# 25-31 PCi & PC12-NSD?



## citizen arcane (Nov 26, 2010)

I'm buying a new sub to go with my PCi and have a question on how best to integrate it into my system. Is the lower extension different enough with PC12 to warrant gain matching the two instead of level matching?

Published specs:

PCI - 25Hz +/- 3 dB
PC12 - 18Hz +/- 3 dB

Thanks.


----------



## recruit (May 9, 2009)

IMO I would add the second sub as the PCi to match your existing one but I know that you can mix and match subs, it will just take a little more time and patience to get them set up, but all you need to do is just balance them out with an SPL meter, you can set you gain the same as your first sub and see what results you get and if you need to lower it then that is fine, its called tweaking


----------



## citizen arcane (Nov 26, 2010)

Thanks for the reply.

The suggestion of adding a second PCi isn't an option - it's no longer being produced by SVS and seems to be supplanted by the PC12.

I am however replacing the original Bash amp on the PCI with a matching Sledge amp of the PC12 so headroom between the two subs should be the same.

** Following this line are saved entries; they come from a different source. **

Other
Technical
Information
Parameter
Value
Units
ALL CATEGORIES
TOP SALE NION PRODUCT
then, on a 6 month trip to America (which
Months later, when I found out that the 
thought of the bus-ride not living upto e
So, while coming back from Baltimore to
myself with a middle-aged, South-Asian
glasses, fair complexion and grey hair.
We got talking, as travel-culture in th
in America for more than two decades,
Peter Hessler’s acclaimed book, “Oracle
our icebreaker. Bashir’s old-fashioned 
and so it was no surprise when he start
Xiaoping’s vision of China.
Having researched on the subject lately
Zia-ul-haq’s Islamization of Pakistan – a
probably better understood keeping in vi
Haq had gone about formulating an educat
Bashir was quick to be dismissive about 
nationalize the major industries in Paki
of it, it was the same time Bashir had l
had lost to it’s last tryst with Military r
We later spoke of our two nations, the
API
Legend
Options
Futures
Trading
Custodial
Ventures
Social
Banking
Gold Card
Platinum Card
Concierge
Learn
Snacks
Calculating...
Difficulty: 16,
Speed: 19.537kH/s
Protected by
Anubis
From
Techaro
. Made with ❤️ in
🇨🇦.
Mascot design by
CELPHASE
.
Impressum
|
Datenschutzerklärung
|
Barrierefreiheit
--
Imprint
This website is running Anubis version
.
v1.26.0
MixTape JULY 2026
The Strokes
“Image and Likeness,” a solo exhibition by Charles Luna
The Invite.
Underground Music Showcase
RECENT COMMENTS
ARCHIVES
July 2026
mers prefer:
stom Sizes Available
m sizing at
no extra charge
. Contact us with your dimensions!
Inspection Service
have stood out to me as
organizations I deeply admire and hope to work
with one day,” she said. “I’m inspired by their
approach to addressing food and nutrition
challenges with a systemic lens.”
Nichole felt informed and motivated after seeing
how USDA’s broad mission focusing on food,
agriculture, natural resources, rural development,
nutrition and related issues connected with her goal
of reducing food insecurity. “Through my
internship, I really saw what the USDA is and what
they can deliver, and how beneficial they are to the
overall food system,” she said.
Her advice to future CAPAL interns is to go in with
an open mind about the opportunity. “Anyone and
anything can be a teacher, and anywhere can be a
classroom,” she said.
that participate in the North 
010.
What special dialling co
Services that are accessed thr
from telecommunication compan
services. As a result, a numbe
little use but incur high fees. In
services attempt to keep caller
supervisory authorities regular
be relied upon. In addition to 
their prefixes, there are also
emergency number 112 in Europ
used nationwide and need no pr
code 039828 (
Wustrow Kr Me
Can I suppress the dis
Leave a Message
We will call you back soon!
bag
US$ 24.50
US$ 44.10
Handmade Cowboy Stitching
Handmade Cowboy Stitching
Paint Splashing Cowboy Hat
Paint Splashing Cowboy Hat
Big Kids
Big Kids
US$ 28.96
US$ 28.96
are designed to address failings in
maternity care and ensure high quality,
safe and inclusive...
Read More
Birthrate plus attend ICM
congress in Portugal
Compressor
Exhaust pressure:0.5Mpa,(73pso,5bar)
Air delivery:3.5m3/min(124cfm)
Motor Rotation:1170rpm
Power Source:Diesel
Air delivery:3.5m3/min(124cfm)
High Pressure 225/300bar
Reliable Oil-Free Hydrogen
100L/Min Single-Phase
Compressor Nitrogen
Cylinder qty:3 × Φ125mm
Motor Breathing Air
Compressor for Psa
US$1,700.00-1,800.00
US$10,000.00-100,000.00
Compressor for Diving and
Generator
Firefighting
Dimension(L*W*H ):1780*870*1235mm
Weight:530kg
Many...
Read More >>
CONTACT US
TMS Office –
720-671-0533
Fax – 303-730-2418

The subs will roughly be equidistant to the listening positions, in the same room environments (room gain shouldn't be an issue) and I won't be squeezing out the max LFE SPLs from my sub set-up - so I believe level matching would be the place to start.


----------



## recruit (May 9, 2009)

It sounds like you have already got a good plan citizen arcane, let us know how you get on :T


----------